Film festivals do many good things. But one of the best is bringing to light documentaries that may never be seen otherwise. One of the best films I ever saw at Sundance was a humanistic doc about Chechnya that was never released outside of festivals in 2007, and still has yet to see DVD or Netflix.
SFIFF has done a good job of selecting worthy documentaries, and Eva Mulvad’s The Good Life seems to be one of the better ones. It’s being described as a new Gray Gardens but it’s important to note that the impoverished mother and daughter in The Good Life are not mentally ill. They are completely sane.
Annemette and Mette Beckmann are Danish ex-patriots living in Portugal in a tiny apartment, living only on Annemette’s (the mother’s) tiny pension. Years ago, they were extremely wealthy and lived a life of luxury that completely unprepared Mette (now in her fifties) for any sort of responsibility. “Work is still taboo for me… I’d rather die than work.” Mette is so unashamed of the fact she steals her mother’s pension to buy things like earrings.
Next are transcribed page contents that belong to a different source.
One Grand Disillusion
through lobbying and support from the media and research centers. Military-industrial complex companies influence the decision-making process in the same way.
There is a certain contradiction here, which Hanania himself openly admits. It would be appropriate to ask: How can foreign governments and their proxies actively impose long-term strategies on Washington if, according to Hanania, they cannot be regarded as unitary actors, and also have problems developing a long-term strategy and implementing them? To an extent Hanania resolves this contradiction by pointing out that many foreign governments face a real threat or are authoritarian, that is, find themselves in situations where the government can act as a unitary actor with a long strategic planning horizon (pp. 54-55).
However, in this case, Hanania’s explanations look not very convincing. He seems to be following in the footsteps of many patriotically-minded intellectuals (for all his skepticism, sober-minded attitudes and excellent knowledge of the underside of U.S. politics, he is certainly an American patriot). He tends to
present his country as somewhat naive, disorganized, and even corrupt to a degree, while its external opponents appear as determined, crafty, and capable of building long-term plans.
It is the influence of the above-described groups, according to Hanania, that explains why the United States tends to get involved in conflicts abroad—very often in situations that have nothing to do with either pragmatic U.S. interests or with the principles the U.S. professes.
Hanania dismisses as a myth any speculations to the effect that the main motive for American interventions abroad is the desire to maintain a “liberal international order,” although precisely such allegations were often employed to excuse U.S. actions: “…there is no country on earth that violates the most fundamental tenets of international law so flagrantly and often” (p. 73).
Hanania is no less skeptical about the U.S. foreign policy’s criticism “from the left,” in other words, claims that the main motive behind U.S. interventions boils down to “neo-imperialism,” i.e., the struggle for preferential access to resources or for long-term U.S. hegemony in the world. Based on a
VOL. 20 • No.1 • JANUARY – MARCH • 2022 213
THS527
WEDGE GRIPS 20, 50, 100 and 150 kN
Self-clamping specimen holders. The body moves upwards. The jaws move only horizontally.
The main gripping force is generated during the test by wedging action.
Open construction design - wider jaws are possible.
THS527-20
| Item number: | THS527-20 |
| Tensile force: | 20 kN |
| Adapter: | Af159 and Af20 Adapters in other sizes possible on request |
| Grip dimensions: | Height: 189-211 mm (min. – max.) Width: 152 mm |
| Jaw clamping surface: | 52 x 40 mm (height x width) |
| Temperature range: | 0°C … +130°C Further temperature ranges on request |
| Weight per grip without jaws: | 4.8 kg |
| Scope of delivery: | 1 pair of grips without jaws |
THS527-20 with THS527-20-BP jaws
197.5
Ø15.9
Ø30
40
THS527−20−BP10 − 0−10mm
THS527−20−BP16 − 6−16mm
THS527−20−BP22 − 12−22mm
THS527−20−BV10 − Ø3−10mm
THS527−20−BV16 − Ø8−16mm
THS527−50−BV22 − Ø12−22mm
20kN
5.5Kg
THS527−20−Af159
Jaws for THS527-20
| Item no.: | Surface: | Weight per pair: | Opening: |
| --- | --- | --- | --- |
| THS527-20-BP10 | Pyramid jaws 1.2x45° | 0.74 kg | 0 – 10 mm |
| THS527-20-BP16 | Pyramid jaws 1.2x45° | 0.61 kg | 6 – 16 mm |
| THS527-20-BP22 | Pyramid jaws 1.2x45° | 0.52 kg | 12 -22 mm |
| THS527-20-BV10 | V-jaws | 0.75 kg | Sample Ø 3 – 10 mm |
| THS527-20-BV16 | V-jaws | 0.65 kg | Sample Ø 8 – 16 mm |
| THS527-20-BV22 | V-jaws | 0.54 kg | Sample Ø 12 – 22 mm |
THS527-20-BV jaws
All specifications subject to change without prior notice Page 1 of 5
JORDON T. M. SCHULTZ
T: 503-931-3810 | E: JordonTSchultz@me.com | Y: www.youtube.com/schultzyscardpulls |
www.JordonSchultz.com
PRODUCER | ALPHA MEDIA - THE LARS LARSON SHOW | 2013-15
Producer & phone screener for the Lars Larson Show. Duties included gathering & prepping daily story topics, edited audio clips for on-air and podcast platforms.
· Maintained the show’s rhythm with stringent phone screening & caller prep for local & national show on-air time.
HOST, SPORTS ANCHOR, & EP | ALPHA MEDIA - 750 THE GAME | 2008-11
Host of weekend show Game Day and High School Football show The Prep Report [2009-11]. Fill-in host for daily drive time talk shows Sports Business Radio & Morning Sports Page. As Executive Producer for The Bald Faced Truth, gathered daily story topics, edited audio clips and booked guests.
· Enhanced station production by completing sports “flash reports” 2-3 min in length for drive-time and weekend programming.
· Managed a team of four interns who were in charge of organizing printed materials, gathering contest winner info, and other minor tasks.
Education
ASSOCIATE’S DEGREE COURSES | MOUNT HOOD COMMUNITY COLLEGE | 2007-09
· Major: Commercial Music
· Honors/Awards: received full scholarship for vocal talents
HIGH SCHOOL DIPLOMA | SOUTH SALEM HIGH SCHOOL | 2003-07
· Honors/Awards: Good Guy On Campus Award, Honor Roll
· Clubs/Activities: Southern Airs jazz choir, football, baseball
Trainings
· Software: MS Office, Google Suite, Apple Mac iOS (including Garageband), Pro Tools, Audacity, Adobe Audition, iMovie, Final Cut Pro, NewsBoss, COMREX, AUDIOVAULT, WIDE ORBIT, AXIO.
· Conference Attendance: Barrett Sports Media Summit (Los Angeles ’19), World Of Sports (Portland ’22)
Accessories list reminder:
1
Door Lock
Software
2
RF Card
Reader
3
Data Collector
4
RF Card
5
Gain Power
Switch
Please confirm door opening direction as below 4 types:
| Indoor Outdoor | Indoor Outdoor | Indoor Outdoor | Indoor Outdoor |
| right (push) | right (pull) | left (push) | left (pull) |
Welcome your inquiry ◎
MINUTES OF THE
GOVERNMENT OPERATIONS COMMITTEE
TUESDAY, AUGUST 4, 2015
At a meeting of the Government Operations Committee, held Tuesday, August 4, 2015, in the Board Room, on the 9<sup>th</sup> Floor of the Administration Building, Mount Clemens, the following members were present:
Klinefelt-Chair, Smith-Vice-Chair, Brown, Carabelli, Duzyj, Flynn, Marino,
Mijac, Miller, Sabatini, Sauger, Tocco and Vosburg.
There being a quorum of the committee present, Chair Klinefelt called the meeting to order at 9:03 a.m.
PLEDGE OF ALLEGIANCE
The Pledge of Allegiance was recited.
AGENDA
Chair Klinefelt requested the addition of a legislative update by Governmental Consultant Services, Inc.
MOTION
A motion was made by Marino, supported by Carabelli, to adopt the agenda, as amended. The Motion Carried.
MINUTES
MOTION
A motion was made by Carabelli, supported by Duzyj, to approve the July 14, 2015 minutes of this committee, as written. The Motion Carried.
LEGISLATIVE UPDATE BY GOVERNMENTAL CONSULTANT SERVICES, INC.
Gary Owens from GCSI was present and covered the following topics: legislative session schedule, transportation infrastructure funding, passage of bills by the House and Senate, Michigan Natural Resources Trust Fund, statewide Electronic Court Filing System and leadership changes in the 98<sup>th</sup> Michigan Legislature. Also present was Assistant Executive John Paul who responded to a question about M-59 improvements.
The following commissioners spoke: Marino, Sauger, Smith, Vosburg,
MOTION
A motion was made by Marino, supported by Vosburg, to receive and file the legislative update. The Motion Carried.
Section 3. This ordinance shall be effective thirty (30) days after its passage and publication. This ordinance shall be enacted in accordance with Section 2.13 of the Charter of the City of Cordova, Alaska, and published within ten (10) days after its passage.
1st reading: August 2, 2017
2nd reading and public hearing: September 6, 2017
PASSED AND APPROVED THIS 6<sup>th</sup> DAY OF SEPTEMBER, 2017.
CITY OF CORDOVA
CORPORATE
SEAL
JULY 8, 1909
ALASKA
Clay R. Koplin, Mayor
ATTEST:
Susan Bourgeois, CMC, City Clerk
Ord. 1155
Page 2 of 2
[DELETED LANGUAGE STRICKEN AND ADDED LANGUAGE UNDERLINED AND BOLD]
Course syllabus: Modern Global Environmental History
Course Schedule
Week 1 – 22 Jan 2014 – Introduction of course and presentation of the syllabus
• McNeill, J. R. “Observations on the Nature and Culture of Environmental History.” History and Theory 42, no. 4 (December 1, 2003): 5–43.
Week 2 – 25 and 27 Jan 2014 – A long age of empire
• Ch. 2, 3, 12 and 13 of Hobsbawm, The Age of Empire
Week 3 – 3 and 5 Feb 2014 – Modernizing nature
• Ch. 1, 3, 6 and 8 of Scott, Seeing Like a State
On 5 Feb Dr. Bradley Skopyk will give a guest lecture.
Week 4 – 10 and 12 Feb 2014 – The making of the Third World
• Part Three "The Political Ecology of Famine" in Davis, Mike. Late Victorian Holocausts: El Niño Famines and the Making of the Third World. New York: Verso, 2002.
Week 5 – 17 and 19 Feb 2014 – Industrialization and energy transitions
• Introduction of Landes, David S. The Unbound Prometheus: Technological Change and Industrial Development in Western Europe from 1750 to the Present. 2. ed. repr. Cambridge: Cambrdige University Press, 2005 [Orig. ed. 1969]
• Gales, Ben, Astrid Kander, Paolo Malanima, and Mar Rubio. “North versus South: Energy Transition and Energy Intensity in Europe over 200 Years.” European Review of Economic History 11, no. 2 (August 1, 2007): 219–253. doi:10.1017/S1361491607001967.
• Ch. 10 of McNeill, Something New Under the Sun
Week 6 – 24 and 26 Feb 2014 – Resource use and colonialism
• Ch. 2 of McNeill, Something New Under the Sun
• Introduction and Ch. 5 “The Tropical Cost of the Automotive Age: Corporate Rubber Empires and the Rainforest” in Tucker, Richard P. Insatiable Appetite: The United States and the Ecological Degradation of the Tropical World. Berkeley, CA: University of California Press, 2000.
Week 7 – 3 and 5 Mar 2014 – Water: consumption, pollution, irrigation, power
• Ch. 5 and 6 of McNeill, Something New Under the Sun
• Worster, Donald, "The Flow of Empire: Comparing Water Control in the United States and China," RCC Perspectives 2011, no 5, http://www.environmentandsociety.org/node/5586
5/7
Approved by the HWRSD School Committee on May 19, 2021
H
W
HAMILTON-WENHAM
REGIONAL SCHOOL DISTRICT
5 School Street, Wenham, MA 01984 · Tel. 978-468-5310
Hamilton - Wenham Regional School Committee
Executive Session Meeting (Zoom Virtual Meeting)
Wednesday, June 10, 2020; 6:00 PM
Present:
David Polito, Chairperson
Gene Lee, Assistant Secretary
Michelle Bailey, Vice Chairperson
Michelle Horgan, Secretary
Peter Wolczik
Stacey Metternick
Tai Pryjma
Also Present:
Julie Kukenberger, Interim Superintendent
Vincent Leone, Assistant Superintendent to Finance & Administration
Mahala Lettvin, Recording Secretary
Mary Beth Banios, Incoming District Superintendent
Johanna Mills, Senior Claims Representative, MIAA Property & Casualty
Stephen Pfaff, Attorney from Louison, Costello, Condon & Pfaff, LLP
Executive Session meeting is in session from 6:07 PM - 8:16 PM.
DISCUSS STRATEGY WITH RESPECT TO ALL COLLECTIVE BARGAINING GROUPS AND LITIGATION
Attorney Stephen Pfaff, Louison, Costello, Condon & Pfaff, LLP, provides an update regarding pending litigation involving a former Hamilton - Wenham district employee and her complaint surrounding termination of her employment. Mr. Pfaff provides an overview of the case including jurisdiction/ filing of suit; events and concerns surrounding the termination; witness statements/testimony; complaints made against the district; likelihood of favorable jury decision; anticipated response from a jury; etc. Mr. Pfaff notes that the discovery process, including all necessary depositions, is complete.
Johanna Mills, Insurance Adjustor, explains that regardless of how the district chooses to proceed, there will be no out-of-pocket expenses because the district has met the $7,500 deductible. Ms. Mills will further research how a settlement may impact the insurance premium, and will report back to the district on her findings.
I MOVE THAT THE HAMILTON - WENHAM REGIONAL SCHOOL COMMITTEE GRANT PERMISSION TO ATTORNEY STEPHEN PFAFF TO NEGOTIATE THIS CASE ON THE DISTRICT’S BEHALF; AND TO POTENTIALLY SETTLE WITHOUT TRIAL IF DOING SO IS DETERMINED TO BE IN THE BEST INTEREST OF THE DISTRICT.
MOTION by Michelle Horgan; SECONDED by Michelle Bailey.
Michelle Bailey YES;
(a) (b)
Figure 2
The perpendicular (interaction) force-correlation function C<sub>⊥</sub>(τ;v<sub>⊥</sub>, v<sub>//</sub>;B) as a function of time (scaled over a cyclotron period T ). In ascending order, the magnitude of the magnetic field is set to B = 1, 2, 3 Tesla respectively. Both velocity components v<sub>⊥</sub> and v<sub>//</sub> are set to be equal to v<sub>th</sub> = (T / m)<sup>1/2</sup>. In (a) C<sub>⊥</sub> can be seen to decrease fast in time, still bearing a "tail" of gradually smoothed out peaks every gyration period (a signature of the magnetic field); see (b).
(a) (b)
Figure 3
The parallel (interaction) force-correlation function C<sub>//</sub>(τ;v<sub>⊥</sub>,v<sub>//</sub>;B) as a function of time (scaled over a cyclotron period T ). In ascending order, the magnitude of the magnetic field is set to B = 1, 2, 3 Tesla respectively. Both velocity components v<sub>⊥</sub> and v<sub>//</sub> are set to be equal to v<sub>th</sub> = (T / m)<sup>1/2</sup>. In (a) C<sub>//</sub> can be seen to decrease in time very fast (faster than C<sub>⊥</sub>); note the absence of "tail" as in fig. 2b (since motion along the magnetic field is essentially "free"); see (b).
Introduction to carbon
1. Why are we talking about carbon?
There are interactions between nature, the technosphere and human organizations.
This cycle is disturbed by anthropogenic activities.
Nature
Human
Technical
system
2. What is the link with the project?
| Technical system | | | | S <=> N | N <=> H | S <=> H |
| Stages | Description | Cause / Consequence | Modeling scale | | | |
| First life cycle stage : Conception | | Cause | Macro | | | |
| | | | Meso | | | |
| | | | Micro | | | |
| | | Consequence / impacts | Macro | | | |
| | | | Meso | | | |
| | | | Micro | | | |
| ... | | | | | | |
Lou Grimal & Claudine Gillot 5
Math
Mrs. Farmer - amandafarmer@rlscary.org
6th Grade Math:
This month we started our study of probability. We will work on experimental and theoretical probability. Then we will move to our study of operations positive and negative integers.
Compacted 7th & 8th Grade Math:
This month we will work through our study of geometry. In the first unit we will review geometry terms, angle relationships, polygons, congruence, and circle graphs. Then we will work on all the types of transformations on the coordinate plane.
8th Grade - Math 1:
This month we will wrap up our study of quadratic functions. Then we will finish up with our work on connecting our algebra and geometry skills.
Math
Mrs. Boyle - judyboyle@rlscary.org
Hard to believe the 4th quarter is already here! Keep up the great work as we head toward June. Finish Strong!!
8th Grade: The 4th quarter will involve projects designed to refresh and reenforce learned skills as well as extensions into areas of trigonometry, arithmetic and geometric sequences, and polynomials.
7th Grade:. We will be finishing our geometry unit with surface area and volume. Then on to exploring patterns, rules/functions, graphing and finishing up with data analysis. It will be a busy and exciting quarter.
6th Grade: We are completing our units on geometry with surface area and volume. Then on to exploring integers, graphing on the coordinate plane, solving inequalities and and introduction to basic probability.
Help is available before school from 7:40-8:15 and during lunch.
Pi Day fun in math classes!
She doesn’t deny it when confronted and actually gets angry her mother isn’t providing for her better.
There’s a humor between the odd couple that they’re not aware of. As they have heated exchanges, or even normal ones, it’s almost like an SNL skit, without the slapstick. Mulvad used several home movies and photos of the two of much better times–relaxing in Paris or luxury hotel suites, soaking up the sun on beaches. The light mood established in the film’s opening act slowly and gracefully evolves into one of sadness. These two have damaged each other. Mette’s anger that her mother neither prepared her for a financially normal life, nor has the ability to continue the type of life she was used to is somewhat justified. Justified in that she wasn’t raised properly to deal with life. Annemette doesn’t have a choice but to take Mette’s verbal assaults (sometimes exacerbated by wine) since she’s created this monster.
A more complete story unravels and we find out Annemette’s husband never really made any money, but coasted off the fortune of his father. He passed away years ago and Mette explains it was because of their bankruptcy. Annemette has a few candid moments on screen where her desperation is obvious, she’s scared of what will happen when she–and her pension– are gone.
The Good Life is a lovely film. It’s relevancy in today’s economic situation and job market is enough to strike just a little bit of fear in anyone. If it can happen to the super rich, it could happen to anyone. But then again that’s not the point of The Good Life.
Confident, strong directing makes for a fascinating, moving and touching film.